▶ **Problem statement**
Below, find each line holding "σκηνοθέτης" and state how many there are, using the number alone.

======

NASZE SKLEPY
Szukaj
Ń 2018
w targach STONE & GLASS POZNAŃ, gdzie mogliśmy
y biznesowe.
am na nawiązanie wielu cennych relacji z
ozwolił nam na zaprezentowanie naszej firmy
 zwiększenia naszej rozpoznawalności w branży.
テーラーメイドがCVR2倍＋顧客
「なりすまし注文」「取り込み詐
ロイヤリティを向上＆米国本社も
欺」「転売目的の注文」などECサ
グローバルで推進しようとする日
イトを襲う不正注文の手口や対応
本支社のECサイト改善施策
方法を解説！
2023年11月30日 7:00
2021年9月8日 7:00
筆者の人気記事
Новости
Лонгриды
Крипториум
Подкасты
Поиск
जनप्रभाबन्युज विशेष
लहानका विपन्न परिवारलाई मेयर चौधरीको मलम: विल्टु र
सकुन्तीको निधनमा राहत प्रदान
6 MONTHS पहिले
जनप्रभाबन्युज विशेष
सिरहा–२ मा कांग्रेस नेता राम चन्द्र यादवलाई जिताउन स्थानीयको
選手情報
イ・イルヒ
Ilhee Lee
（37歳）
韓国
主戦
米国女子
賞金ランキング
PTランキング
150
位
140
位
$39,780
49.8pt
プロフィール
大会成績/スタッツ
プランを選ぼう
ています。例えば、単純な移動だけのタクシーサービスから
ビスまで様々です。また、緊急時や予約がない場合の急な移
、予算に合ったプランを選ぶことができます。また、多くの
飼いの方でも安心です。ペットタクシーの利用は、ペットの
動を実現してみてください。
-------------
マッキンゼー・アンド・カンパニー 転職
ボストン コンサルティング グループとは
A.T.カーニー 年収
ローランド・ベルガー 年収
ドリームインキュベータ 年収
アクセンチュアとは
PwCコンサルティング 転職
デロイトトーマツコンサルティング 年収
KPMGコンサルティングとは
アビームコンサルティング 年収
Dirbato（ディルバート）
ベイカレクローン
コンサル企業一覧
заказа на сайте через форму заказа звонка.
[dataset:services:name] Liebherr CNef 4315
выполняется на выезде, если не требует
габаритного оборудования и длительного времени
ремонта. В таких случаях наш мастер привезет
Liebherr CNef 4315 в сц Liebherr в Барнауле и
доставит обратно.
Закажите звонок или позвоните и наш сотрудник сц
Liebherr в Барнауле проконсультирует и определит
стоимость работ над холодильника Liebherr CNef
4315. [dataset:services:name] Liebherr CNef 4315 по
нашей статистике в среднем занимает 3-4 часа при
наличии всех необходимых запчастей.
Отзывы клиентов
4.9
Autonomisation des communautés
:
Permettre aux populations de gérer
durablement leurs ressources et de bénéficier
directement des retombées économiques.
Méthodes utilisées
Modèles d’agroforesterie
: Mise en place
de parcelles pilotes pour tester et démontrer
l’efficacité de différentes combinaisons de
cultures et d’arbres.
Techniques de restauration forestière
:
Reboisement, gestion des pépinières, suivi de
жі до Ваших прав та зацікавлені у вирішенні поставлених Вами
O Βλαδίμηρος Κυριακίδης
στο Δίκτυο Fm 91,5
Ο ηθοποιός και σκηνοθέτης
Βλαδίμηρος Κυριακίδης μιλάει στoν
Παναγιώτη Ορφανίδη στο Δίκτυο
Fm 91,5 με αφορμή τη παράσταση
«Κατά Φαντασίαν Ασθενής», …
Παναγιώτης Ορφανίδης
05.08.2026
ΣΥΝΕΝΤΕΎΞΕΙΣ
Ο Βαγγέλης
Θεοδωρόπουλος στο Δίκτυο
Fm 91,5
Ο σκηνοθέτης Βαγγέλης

======

▶ **Exercise result**
2